── EXTRAIT DU DOCUMENT

On connaît quelques bribes de sa vie, à travers les hymnes gathiques de l'Avesta, rédigés dans une langue indo-iranienne archaïque, vieille d'entre 2500 et 3000 ans, l'avestique. Celle-ci se montre très proche des textes védiques indiens du Rig Veda, où l'on retrouve le même type de grammaire que dans le livre saint de Zoroastre. On le connaît aussi à travers la tradition qui rapporte un récit épique de la vie de Zoroastre, tel un scénario exemplaire empli d'événements surnaturels et de miracles. On considère généralement Zoroastre en tant que personnage historique, mais les dates à son sujet sont très discutées.
Sommaire
Le nom de Zoroastre
Le nom zaraθ-uštra est un composé Bahuvrihi en avestique de zarəta- « ancien, faible » et de uštra « chameau », qui se traduit par « celui qui a de vieux chameaux ».
Une ancienne traduction erronée rapprochait zarəta- de zaray (or ou jaune) qui donnait « celui qui possède les chameaux jaunes » - traduction certes plus romantique, qui a, par cumul d'erreurs, amené des traductions encore plus fantaisistes : « le porteur de l'aurore dorée » (zaray ushas).
D'autre part uštra devenu ashtar en persan ancien, puis shotor en persan actuel (chameau), pourrait signifier en même temps l'astre (en français), star en anglais et sétaré en persan actuel et το αστέρι (to astéri), en grec.
La relation pouvait venir du voyage de l'astre dans le ciel, en comparaison de celui du chameau sur la terre comme seul moyen de déplacement et de voyage de cette époque. Ainsi, la composition zaraθ = or et uštra = astre, pouvait donner l'astre doré, et en même temps le chameau doré.
Bien que ces dernières fantaisies n'aient pas été très correctes, elles semblent démontrer un certain désir de grandeur, au-delà de « celui qui a de vieux chameaux ».
Une autre traduction propose « le conducteur de chameaux ».

────
── LES DONNÉES

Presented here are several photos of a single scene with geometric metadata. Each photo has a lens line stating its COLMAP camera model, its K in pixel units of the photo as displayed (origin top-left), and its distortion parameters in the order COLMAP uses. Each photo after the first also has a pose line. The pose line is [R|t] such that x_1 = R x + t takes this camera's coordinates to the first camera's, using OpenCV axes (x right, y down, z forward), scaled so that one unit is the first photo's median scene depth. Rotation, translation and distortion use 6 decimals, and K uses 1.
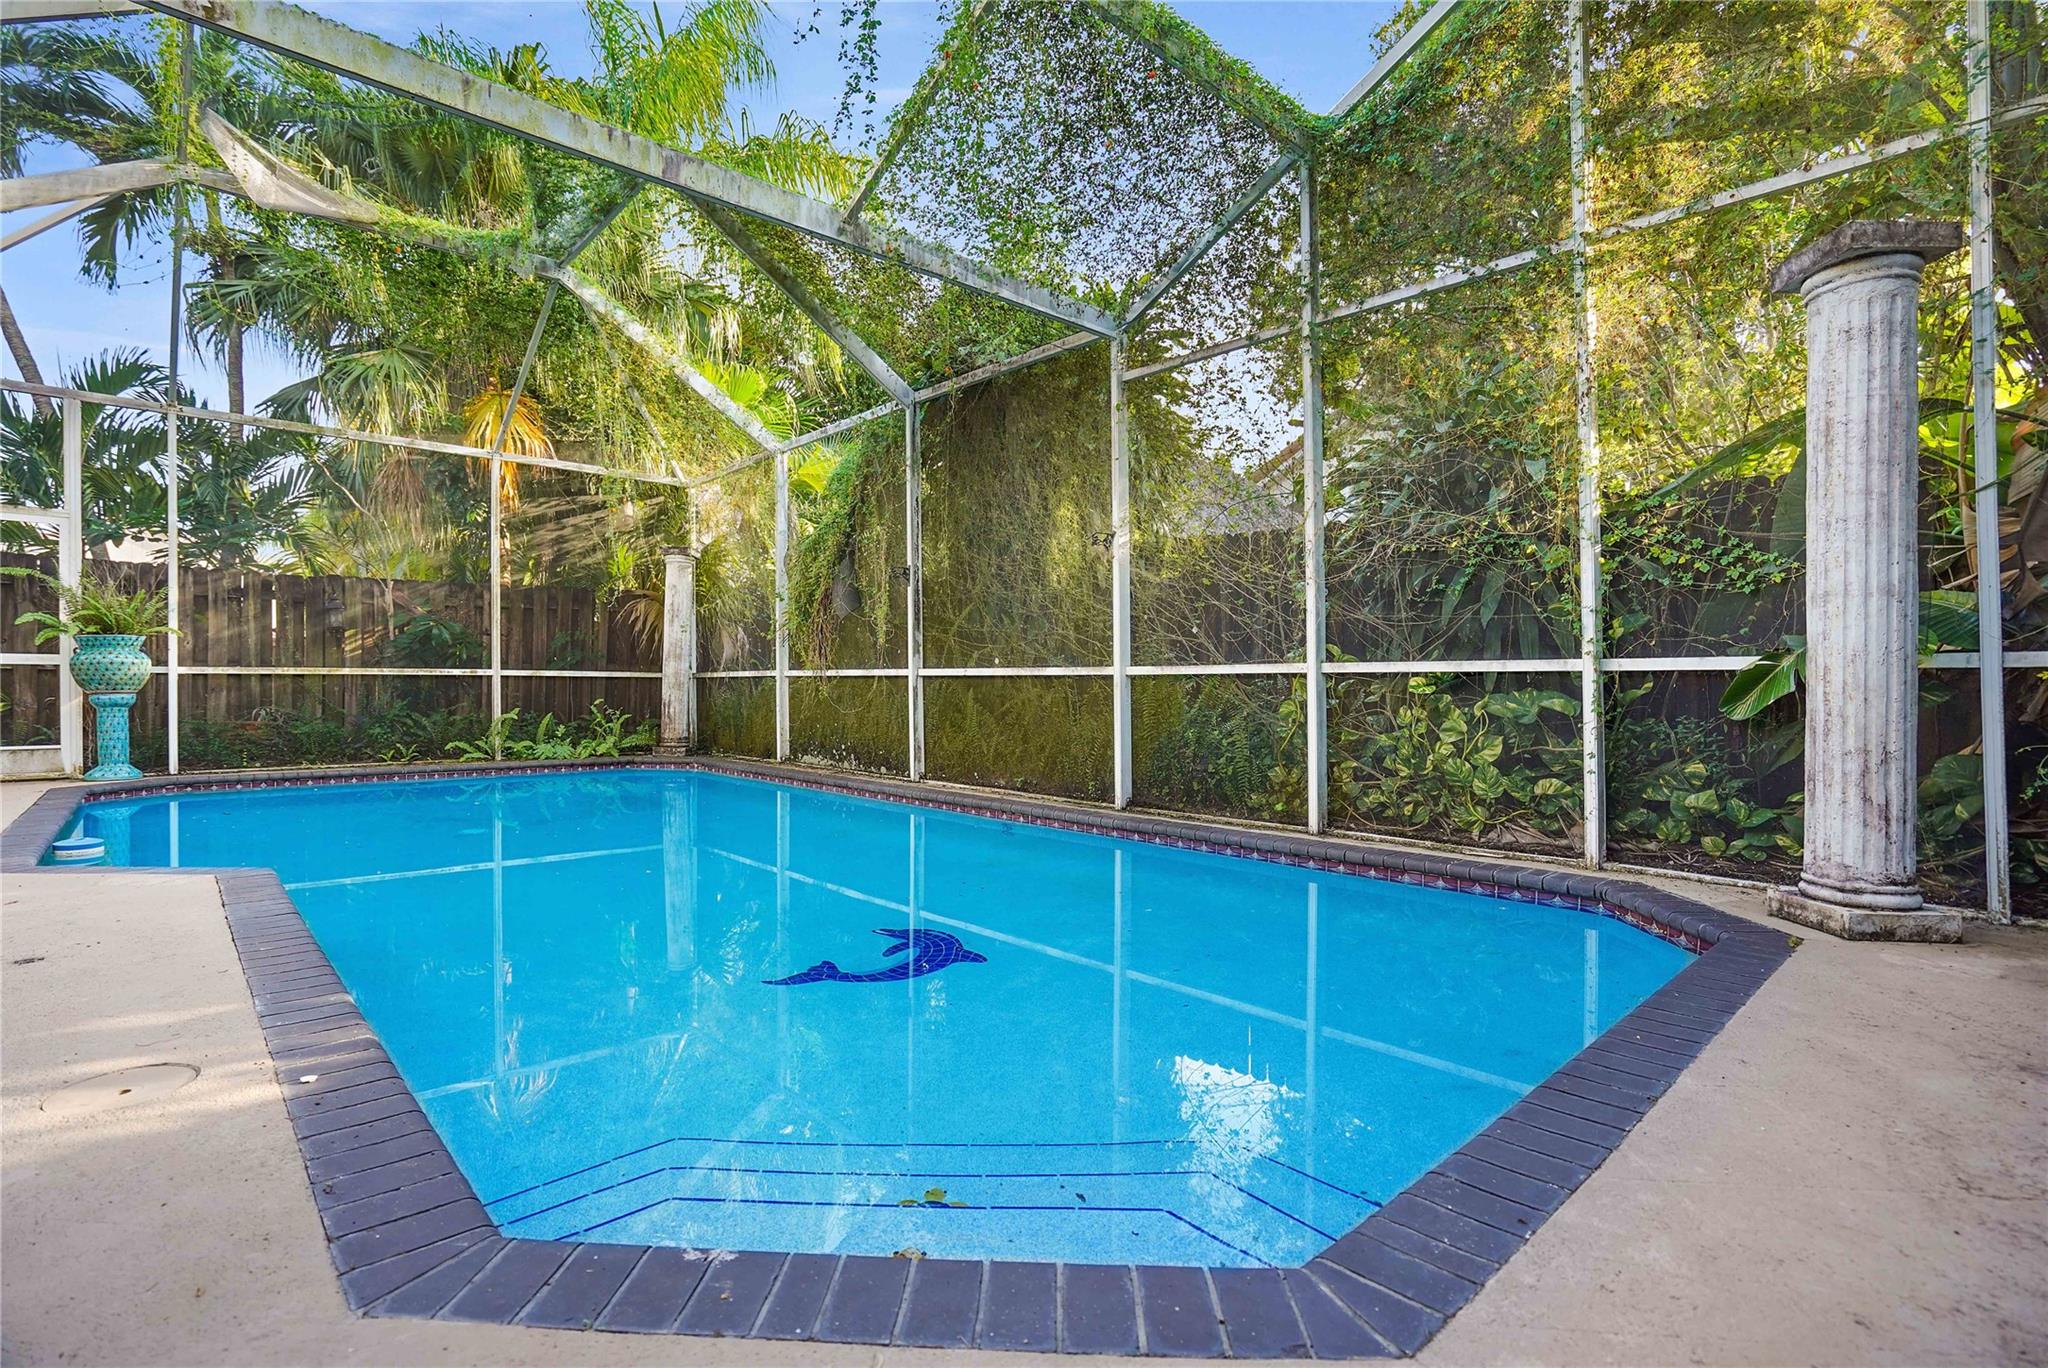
lens RADIAL K [[955.8, 0, 1011.5], [0, 955.8, 686.8], [0, 0, 1]] dist [-0.047904, 0.012443]
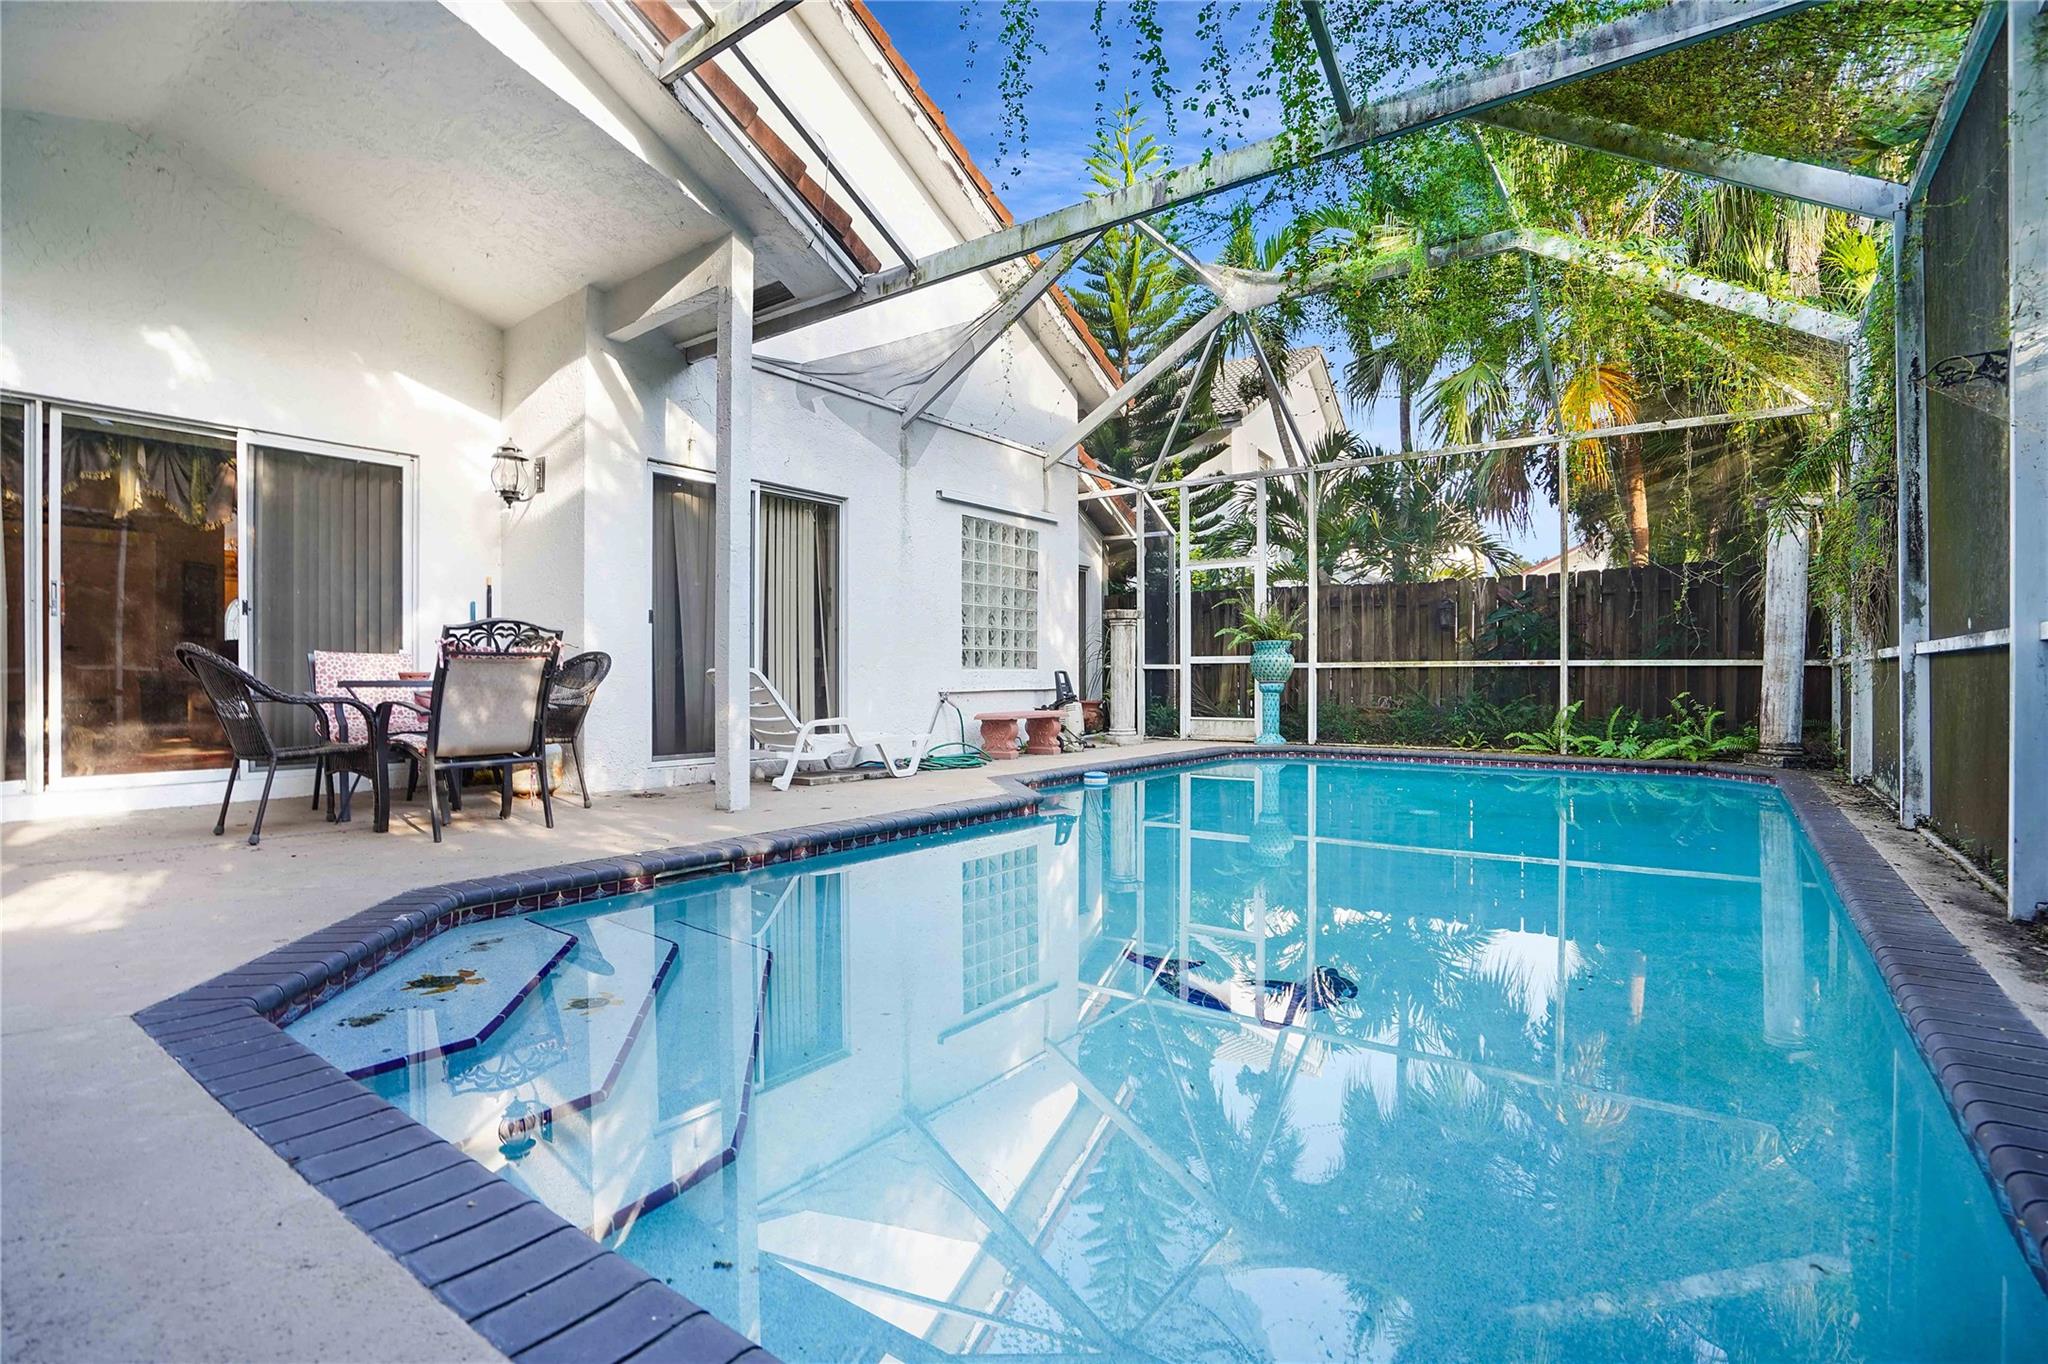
lens RADIAL K [[955.8, 0, 1013.4], [0, 955.8, 685.9], [0, 0, 1]] dist [-0.047904, 0.012443]
pose [[0.204392, 0.003974, -0.978881, 0.313878], [-0.001540, 0.999992, 0.003738, 0.006281], [0.978888, 0.000743, 0.204397, 0.284959]]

────

-- À COMPLÉTER --
**A.** D'après le texte sur le nom de Zoroastre, comment se traduit le composé zaraθ-uštra ?
**B.** Recopiez le passage du texte sur le nom de Zoroastre allant de « Une ancienne traduction » jusqu'à « astéri), en grec. » inclus, en remplaçant « persan ancien » par « vieux perse ».
**C.** Prolongez le texte sur le nom de Zoroastre au-delà de sa dernière phrase.

-- RÉPONSES ATTENDUES --
**A.** Il se traduit par « celui qui a de vieux chameaux ».

**B.**
Une ancienne traduction erronée rapprochait zarəta- de zaray (or ou jaune) qui donnait « celui qui possède les chameaux jaunes » - traduction certes plus romantique, qui a, par cumul d'erreurs, amené des traductions encore plus fantaisistes : « le porteur de l'aurore dorée » (zaray ushas).
D'autre part uštra devenu ashtar en vieux perse, puis shotor en persan actuel (chameau), pourrait signifier en même temps l'astre (en français), star en anglais et sétaré en persan actuel et το αστέρι (to astéri), en grec.

**C.**
En persan moderne, le nom de Zoroastre prend la forme Zartošt ou Zardošt (زرتشت) ;
En kurde moderne, le nom de Zorastre prend la forme de Zerduşt ou Zerdeşt. De là pourrait découler d'autres significations. zer (jaune en kurde) découle du mot zêr qui signifie « or » ; deşt signifie « plaine » mais il a peut-être évolué et originellement le terme était peut-être dest qui signifie « main ». Ainsi, Zerdest pourrait être « Celui à la main d'or » en raison des miracles qu'ils auraient accomplis. Ou bien, Zerdeşt pourrait être l'homme des « plaines dorées ».
Les débuts du zoroastrisme
Zoroastre, fils de Pouruchaspa [2], aurait commencé sa vie comme prêtre de la religion alors régnante en Perse, le Mazdéisme, qui comportait entre autres de nombreux rites sacrificiels, en particulier d'animaux. Il eut une série de visions, dans lesquelles il vit Ahura Mazda, divinité suprême, et commença alors une prédication passionnée, prêchant :
- la venue du Royaume de Justice, la coopération à l'œuvre de Dieu (Ahura Mazda), sous peine de châtiment total ;
- le dieu Ahura Mazda, élevé au rang de dieu suprême, reléguant les autres divinités de la religion à un rang secondaire ;
- la critique des pratiques de la religion traditionnelle notamment le culte de Mithra – ce qui lui attire les foudres des prêtres –, car ses sacrifices d'animaux étaient particulièrement cruels (du fait de sa conviction qu'eux aussi possédaient une âme)[3] et qu'il constituait une source de revenus pour les dirigeants religieux ;
- la condamnation de la consommation de boissons enivrantes, haoma (cf. le soma, voir: sanskrit), qui empêche l'homme de réfléchir avec clarté et qui avait cours dans le mithraïsme.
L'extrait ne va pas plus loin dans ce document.